Фрагмент документа.
----
Поль Лафарг - Право на лень Страница 5
Поль Лафарг - Право на лень читать онлайн бесплатно
Итак, подвергая себя лишениям, рабочий класс безмерно развивает аппетиты буржуазии, которая вынуждается, таким образом, на чрезмерное потребление.
Чтобы облегчить себе эту тяжелую работу, буржуазия извлекает из рабочего класса массу лиц, на много превышающую число тех, которые посвятили себя полезному труду, и обрекает всех их на непроизводительность и чрезмерное потребление. Но, несмотря на свое ненасытное обжорство, это стадо бесполезных ртов не может потребить всех продуктов, изготовленных рабочими, которые, точно маньяки, одурманенные догмой труда, производят товары, не желая их потреблять и не думая о том, найдутся ли для них потребители.
----
Перечень записей.
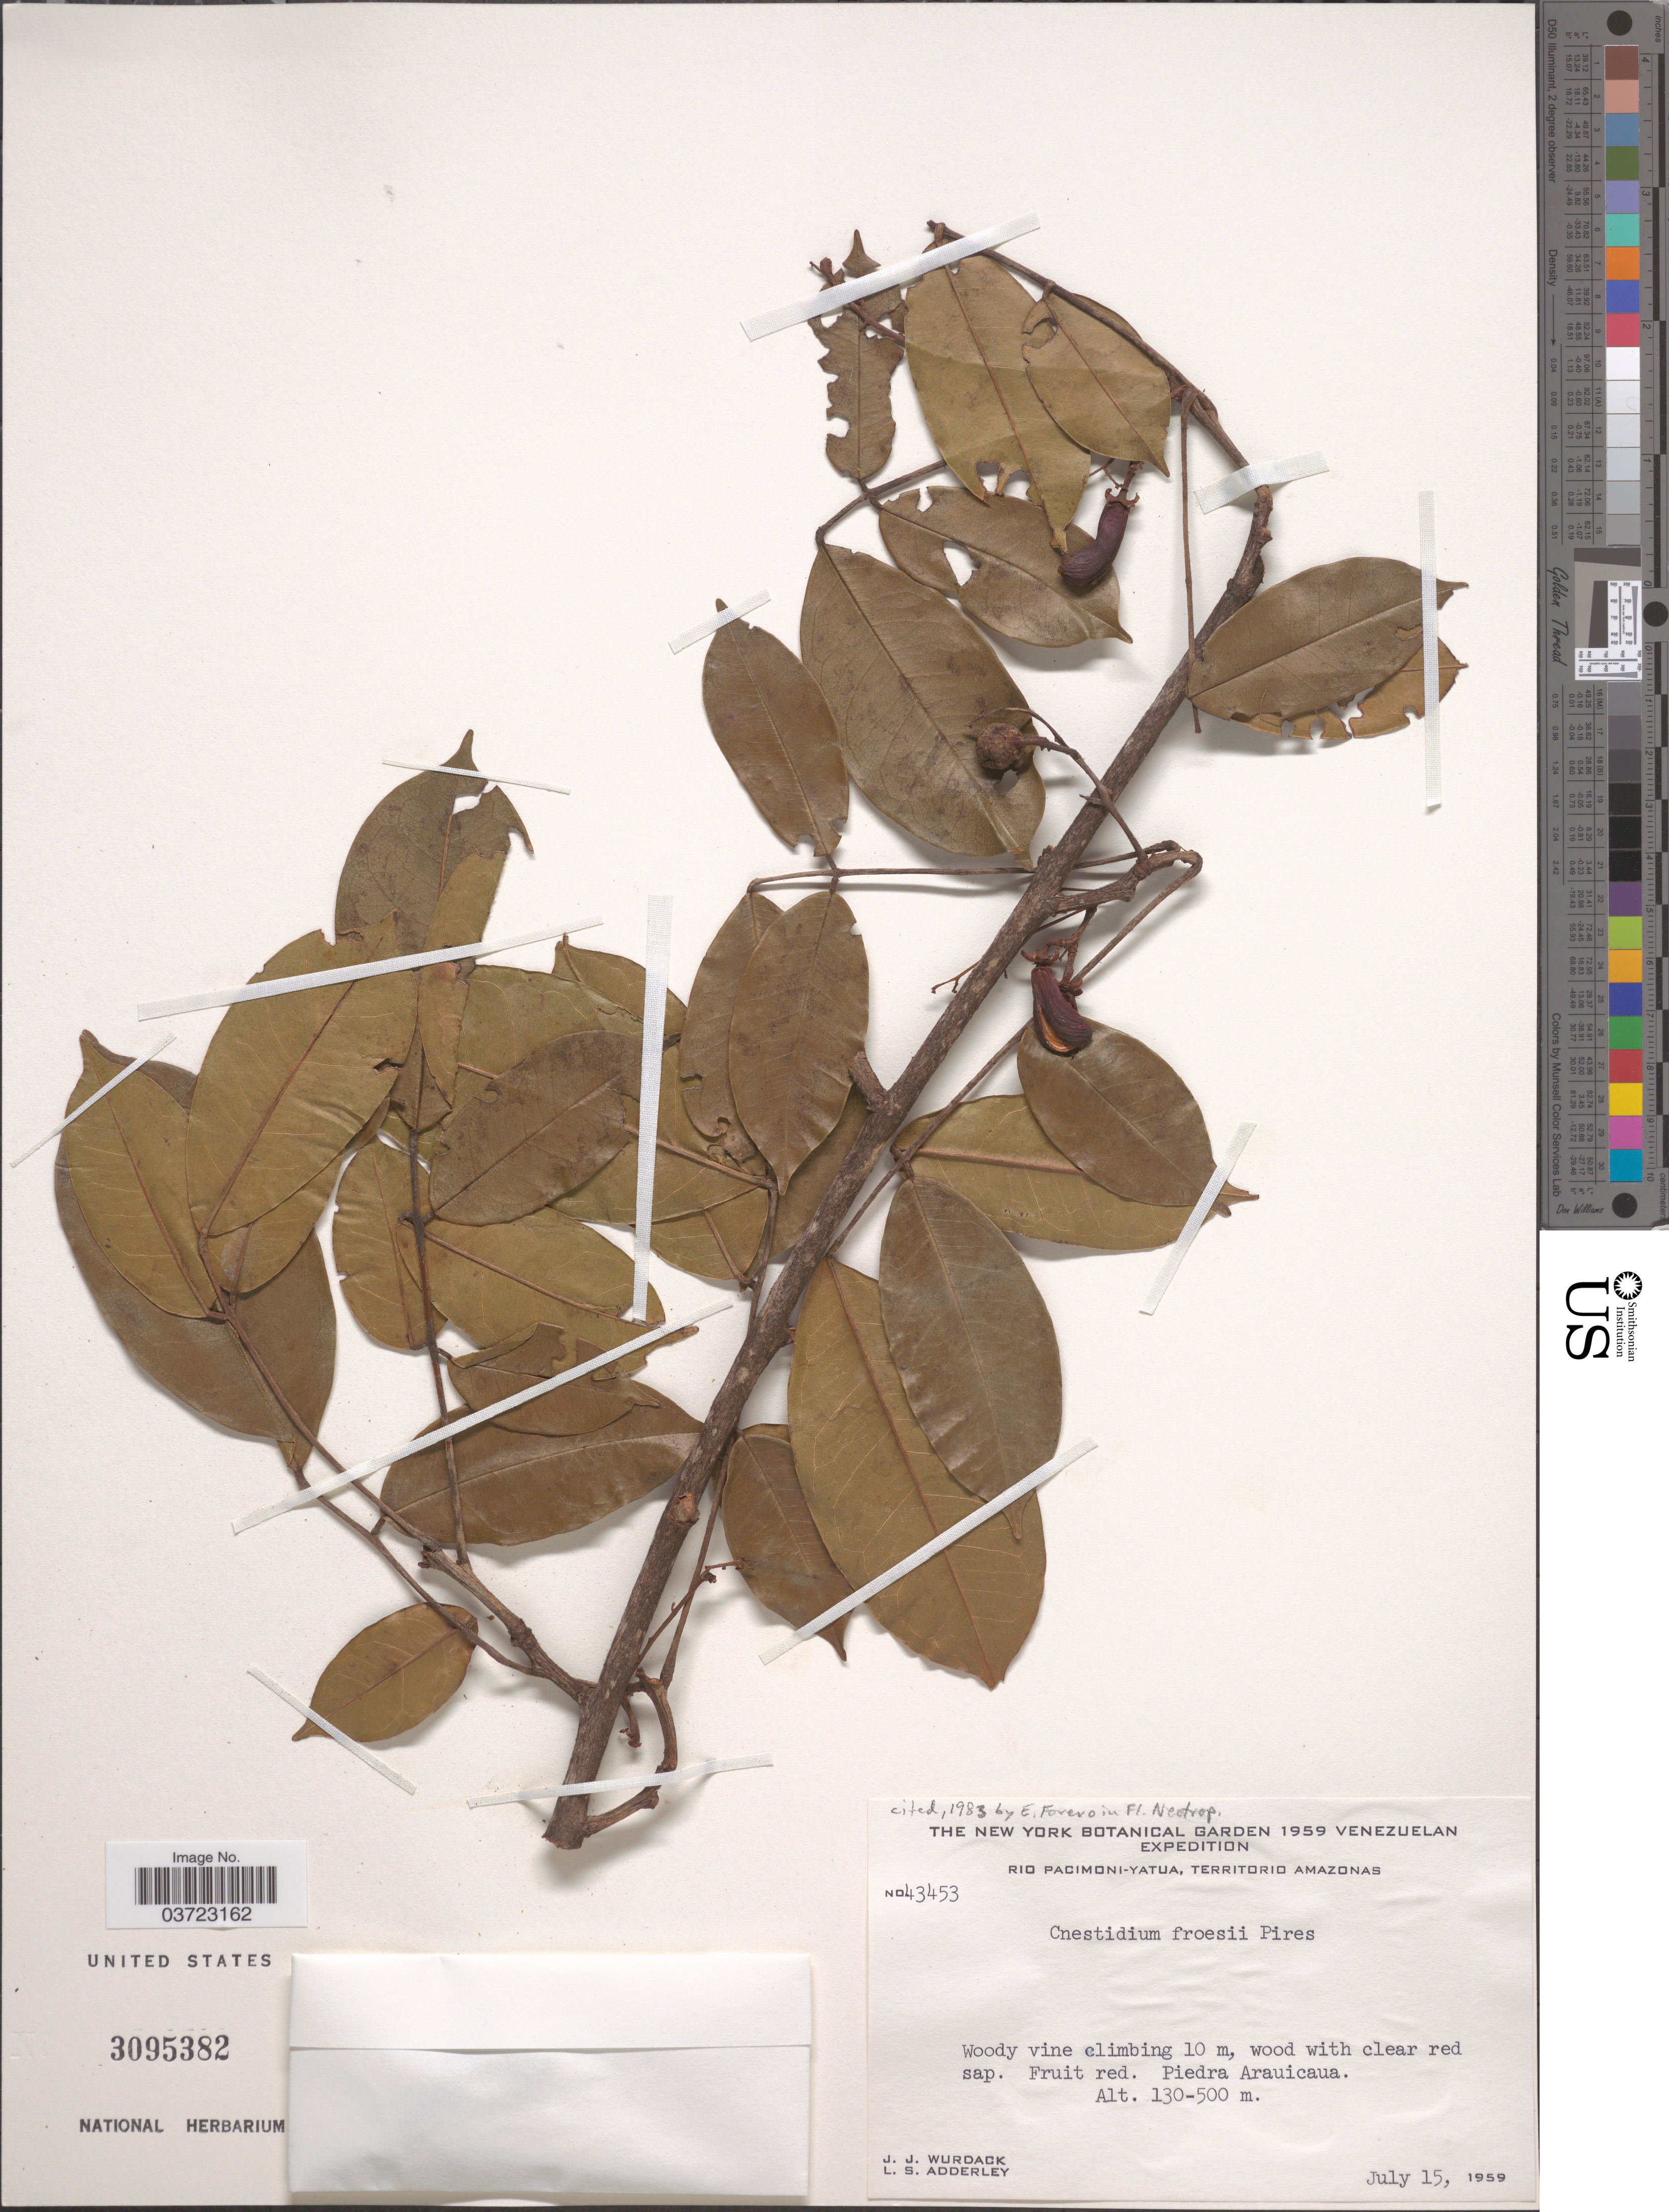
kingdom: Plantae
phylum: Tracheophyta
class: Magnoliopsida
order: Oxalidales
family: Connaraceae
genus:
----
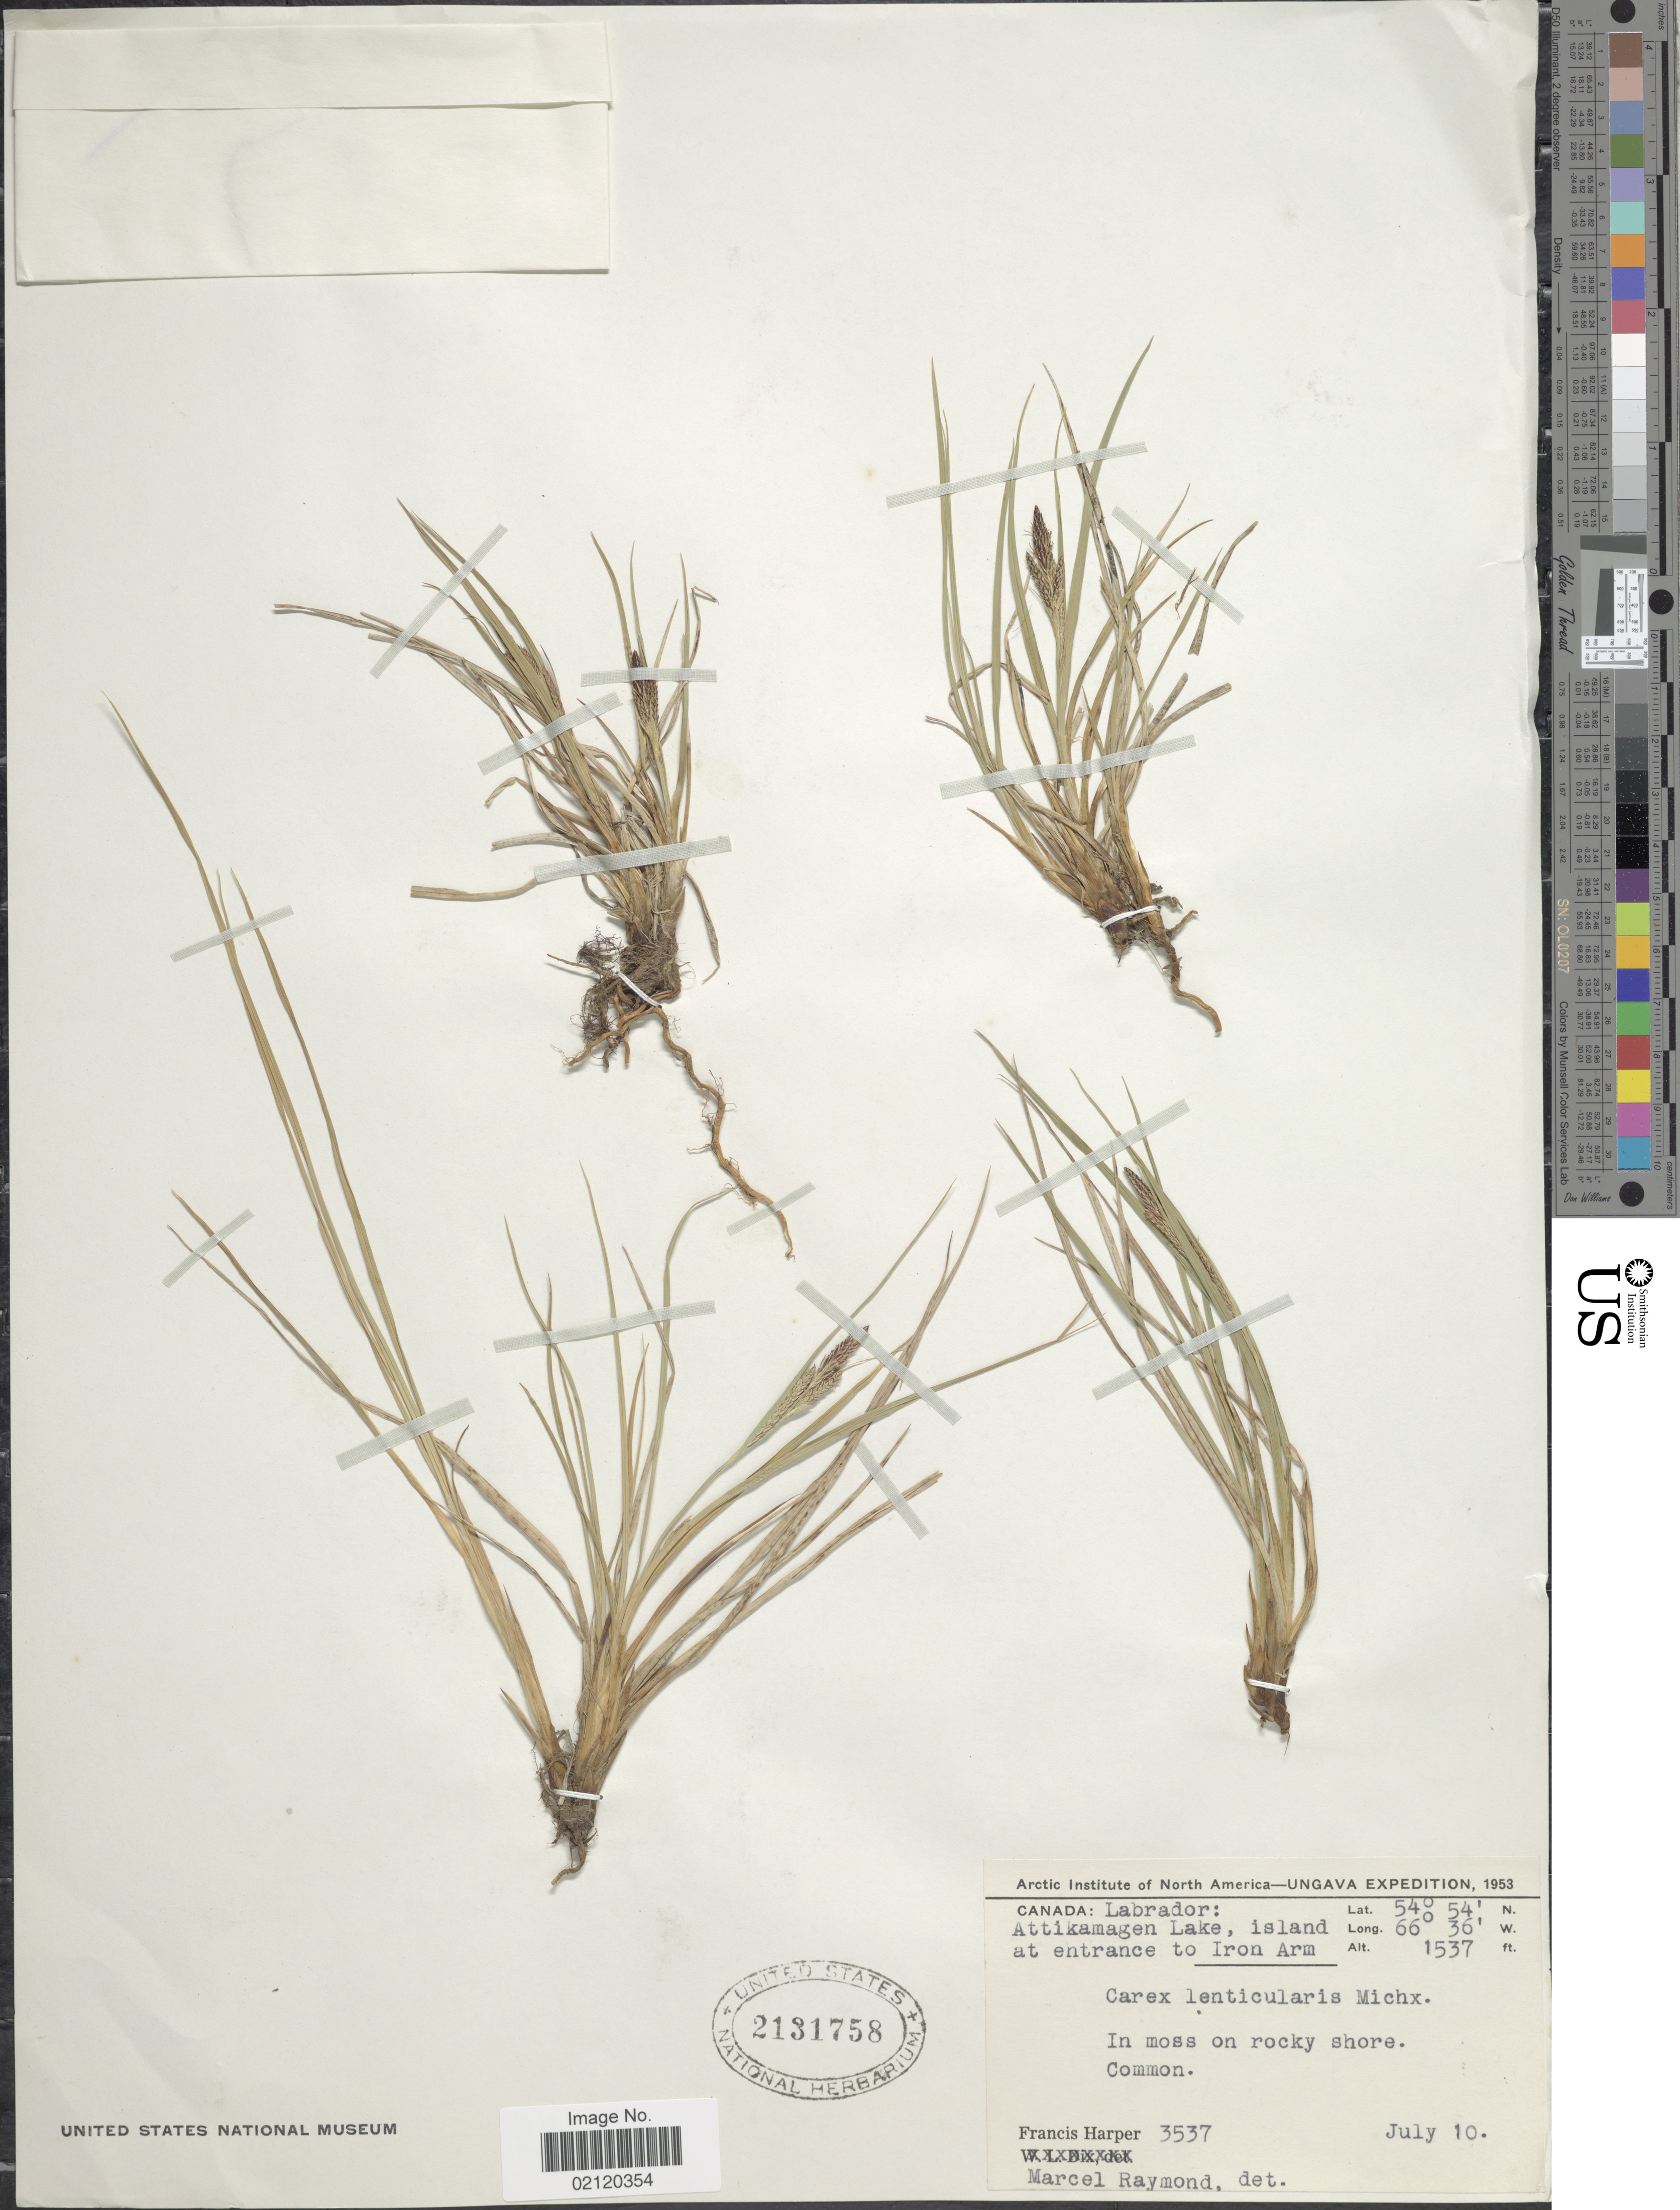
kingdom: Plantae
----
Задания.
1: Что, согласно фрагменту, безмерно развивает рабочий класс, подвергая себя лишениям?
2: Обновите фрагмент: выпишите его часть между словами «Поль Лафарг - Право на лень Страница» и «на чрезмерное потребление.» включительно, заменив «аппетиты» на «потребности».
Записи — отдельный материал.

Ответы по заданиям.
1: Аппетиты буржуазии.

2:
Поль Лафарг - Право на лень Страница 5
Поль Лафарг - Право на лень читать онлайн бесплатно
Итак, подвергая себя лишениям, рабочий класс безмерно развивает потребности буржуазии, которая вынуждается, таким образом, на чрезмерное потребление.